Sąd oddalił wniosek pozwanego o dopuszczenie dowodu z zeznań świadka M. M. na okoliczność, iż pozwany pozostaje z małżonką w ustroju wspólności majątkowej i nie wyraziła ona zgody na zawarcie wskazanych umów, albowiem okoliczności te nie miały znaczenia dla rozstrzygnięcia sprawy. Brak zgody małżonki pozwanego na zawarcie tych umów nie skutkuje ich nieważnością, gdyż nie zostały wymienione w art. 37 § 1 k.r.io.

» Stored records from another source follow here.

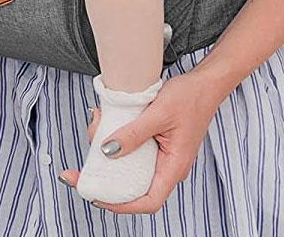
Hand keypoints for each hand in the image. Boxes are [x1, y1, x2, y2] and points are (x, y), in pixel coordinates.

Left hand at [58, 70, 220, 212]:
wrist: (205, 83)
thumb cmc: (190, 98)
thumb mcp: (157, 114)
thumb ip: (133, 134)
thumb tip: (108, 151)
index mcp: (174, 167)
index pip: (147, 201)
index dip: (120, 204)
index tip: (96, 196)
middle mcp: (168, 166)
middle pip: (134, 185)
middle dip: (106, 177)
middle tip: (82, 167)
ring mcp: (162, 155)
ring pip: (130, 165)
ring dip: (108, 153)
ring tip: (95, 128)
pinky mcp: (157, 143)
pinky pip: (134, 150)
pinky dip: (117, 140)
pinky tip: (105, 123)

O odsetkach Sąd orzekł na podstawie art. 481 § 1 k.c., zgodnie z którym wierzyciel może żądać odsetek za czas opóźnienia, chociażby nie poniósł żadnej szkody i chociażby opóźnienie było następstwem okoliczności, za które dłużnik odpowiedzialności nie ponosi. Sąd zasądził odsetki od dnia 24 sierpnia 2012 r. zgodnie z żądaniem pozwu uznając za zasadny taki termin naliczania odsetek. Jak wskazywano bowiem wyżej roszczenie o zapłatę kary umownej jako roszczenie bezterminowe staje się wymagalne niezwłocznie po wezwaniu dłużnika do zapłaty, mając natomiast na uwadze, że powód wzywał pozwanego do zapłaty kary umownej już we wrześniu 2010 r. był on uprawniony do naliczania odsetek już od tej daty, tym bardziej zatem mógł żądać zasądzenia odsetek od daty późniejszej.

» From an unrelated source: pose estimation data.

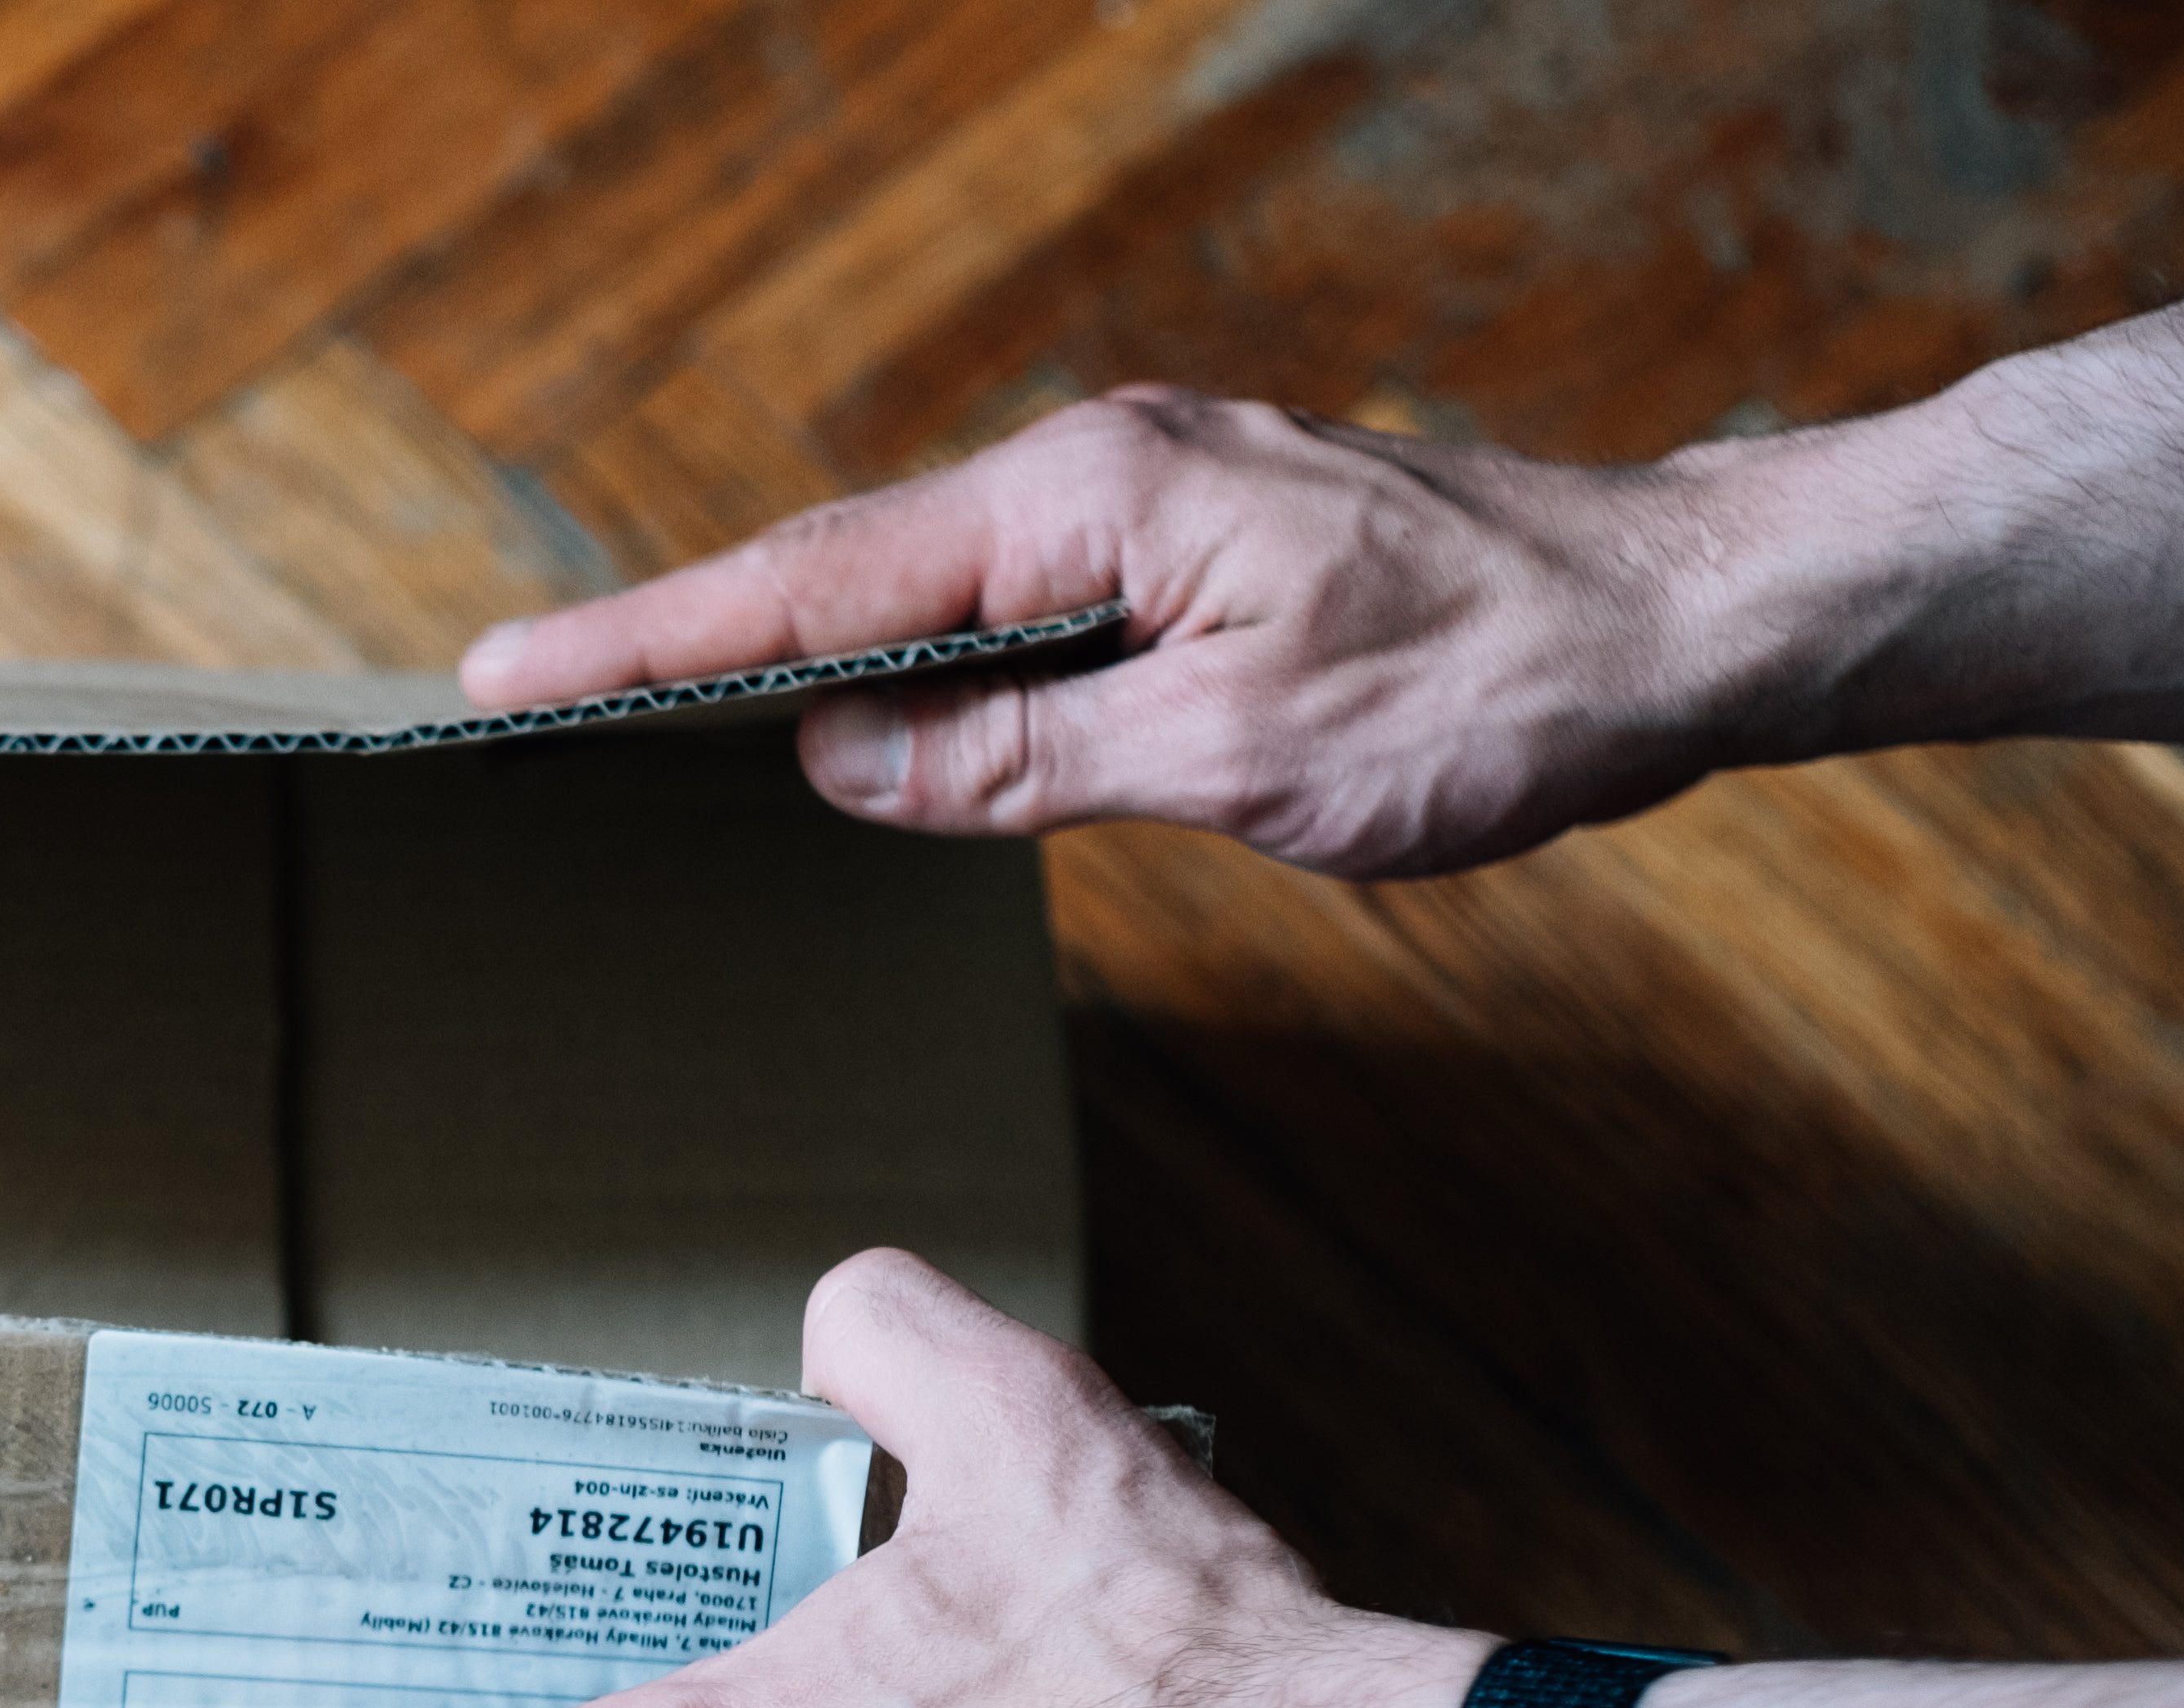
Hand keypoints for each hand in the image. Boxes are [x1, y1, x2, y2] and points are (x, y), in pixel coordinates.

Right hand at [461, 387, 1749, 877]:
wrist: (1673, 625)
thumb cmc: (1493, 684)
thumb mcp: (1237, 757)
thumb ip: (1024, 757)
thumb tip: (845, 758)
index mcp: (1090, 501)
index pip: (817, 586)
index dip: (649, 640)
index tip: (509, 676)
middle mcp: (1099, 473)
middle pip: (837, 568)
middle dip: (669, 635)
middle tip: (514, 698)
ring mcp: (1142, 503)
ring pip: (915, 588)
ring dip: (779, 647)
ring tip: (633, 710)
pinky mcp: (1182, 547)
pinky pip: (997, 604)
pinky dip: (900, 655)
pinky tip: (850, 707)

Rozstrzygnięcie o kosztach postępowania, jak w punkcie III sentencji wyroku, znajduje uzasadnienie w przepisie art. 100 zdanie drugie k.p.c., zgodnie z którym, w razie częściowego tylko uwzględnienia żądań koszty będą wzajemnie zniesione lub stosunkowo rozdzielone. Sąd może jednak włożyć na jedną ze stron obowiązek zwrotu wszystkich kosztów, jeżeli jej przeciwnik uległ tylko co do nieznacznej części swego żądania albo gdy określenie należnej mu sumy zależało od wzajemnego obrachunku lub oceny sądu.

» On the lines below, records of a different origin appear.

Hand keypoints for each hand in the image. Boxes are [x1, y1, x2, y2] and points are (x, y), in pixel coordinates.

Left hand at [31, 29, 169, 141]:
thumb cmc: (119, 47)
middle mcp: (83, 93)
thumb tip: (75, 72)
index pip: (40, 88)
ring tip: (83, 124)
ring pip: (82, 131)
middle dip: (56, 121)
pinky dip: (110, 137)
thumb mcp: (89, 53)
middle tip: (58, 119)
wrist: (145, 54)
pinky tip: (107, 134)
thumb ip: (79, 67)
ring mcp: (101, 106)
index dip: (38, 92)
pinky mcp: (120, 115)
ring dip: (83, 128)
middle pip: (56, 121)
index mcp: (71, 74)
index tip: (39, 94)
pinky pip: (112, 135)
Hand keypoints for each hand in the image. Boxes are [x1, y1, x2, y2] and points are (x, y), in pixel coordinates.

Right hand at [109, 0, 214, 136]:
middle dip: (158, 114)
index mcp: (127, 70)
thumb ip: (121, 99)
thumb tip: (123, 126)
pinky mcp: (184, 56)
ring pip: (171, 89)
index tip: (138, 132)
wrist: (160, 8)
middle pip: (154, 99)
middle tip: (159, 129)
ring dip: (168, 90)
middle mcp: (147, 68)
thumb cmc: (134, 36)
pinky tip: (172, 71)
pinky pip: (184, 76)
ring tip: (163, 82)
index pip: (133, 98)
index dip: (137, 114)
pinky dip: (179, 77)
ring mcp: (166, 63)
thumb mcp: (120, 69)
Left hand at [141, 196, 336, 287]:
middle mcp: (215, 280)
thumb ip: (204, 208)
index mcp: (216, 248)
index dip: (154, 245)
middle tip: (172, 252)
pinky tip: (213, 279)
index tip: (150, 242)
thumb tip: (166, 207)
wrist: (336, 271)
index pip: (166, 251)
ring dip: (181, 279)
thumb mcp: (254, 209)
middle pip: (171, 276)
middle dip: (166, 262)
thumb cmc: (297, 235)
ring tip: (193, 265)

Żądanie powoda zostało uwzględnione w 94 %, co Sąd ustalił porównując wysokość dochodzonego roszczenia z ostatecznie zasądzonym roszczeniem. W sprawie tej powód poniósł koszty z tytułu opłaty od pozwu w wysokości 3.616 zł oraz koszty zastępstwa procesowego wraz z opłatą od pełnomocnictwa w wysokości 3.617 zł, co daje łącznie kwotę 7.233 zł. Mając na uwadze, iż wygrał on sprawę jedynie w 94% należałby mu się zwrot kosztów w wysokości 6.799,02 zł (7.233 zł × 0,94 = 6.799,02 zł). Pozwany poniósł natomiast koszty zastępstwa procesowego oraz koszty opłaty skarbowej od pełnomocnictwa, czyli łącznie 3.617 zł. Wygrał sprawę w 6%, zatem należałby mu się zwrot kosztów w wysokości 217,02 zł (3617 zł × 0,06 = 217,02 zł). Po wzajemnym zniesieniu kosztów do kwoty 217,02 zł na rzecz powoda należało zasądzić kwotę 6.582 zł.